- **AVAILABLE DATA**:
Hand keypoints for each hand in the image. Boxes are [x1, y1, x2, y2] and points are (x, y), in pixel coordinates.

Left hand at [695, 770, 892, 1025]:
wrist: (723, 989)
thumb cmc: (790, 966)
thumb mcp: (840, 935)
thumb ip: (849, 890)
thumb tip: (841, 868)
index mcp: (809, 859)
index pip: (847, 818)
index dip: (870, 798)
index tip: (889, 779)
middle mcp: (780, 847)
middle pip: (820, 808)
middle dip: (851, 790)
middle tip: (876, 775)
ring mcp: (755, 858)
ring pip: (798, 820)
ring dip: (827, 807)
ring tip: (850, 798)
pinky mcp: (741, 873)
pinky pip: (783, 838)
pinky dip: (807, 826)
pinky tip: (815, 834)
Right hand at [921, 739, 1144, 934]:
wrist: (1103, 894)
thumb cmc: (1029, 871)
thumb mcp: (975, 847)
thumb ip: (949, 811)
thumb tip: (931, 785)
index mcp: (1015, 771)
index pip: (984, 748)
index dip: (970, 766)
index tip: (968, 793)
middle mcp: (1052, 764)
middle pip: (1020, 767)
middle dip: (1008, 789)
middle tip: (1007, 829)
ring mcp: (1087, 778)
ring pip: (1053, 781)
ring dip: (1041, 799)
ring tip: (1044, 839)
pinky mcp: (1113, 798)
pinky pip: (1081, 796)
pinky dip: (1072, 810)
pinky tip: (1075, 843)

==

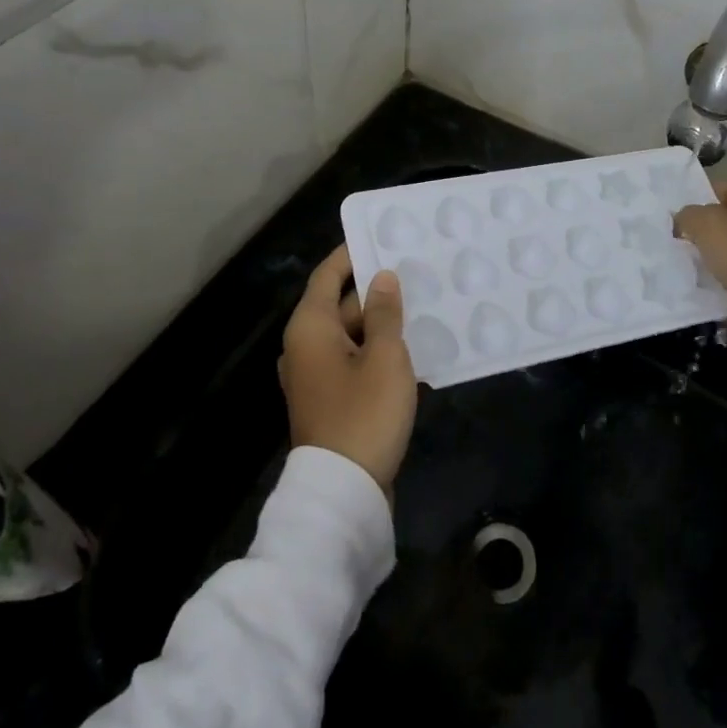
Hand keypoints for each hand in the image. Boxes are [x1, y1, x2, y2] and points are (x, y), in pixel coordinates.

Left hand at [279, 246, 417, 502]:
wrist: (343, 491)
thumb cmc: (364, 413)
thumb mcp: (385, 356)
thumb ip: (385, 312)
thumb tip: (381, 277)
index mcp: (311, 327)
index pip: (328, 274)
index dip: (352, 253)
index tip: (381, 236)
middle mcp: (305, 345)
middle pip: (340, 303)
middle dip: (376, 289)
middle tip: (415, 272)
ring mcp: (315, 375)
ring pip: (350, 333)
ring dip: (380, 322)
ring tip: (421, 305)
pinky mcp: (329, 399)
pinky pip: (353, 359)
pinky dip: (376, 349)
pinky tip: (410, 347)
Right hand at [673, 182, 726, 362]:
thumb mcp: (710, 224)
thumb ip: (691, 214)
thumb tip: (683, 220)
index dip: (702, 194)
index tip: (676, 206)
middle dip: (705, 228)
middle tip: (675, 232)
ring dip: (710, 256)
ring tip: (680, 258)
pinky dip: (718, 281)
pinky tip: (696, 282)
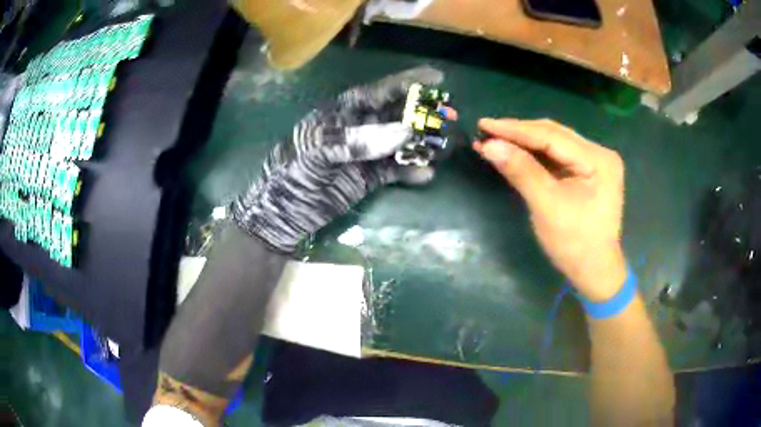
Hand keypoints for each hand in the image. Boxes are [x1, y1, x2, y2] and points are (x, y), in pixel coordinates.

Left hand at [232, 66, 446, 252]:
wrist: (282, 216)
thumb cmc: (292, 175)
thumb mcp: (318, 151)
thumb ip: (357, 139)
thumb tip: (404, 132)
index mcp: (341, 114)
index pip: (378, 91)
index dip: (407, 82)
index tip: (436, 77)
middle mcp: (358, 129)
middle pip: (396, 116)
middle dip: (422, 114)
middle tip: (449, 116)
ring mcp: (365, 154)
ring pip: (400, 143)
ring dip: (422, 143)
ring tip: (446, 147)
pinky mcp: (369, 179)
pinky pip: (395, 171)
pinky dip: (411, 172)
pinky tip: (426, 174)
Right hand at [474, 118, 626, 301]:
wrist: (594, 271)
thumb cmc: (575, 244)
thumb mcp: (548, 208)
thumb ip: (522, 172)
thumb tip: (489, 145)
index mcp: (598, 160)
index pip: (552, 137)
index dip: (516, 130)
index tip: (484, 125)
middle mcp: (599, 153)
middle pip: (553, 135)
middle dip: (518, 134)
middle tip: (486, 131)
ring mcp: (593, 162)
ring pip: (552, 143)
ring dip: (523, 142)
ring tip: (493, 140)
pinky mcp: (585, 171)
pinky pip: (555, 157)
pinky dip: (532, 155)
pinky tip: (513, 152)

- **WHAT YOU WILL DO**: Each line in the entries above that includes the string "Left" should be extracted.

- **SOLUTION TO THIS EXERCISE**:
Left hand at [695, 770, 892, 1025]:
Left hand at [279, 246, 417, 502]:
Left hand at [232, 66, 446, 252]:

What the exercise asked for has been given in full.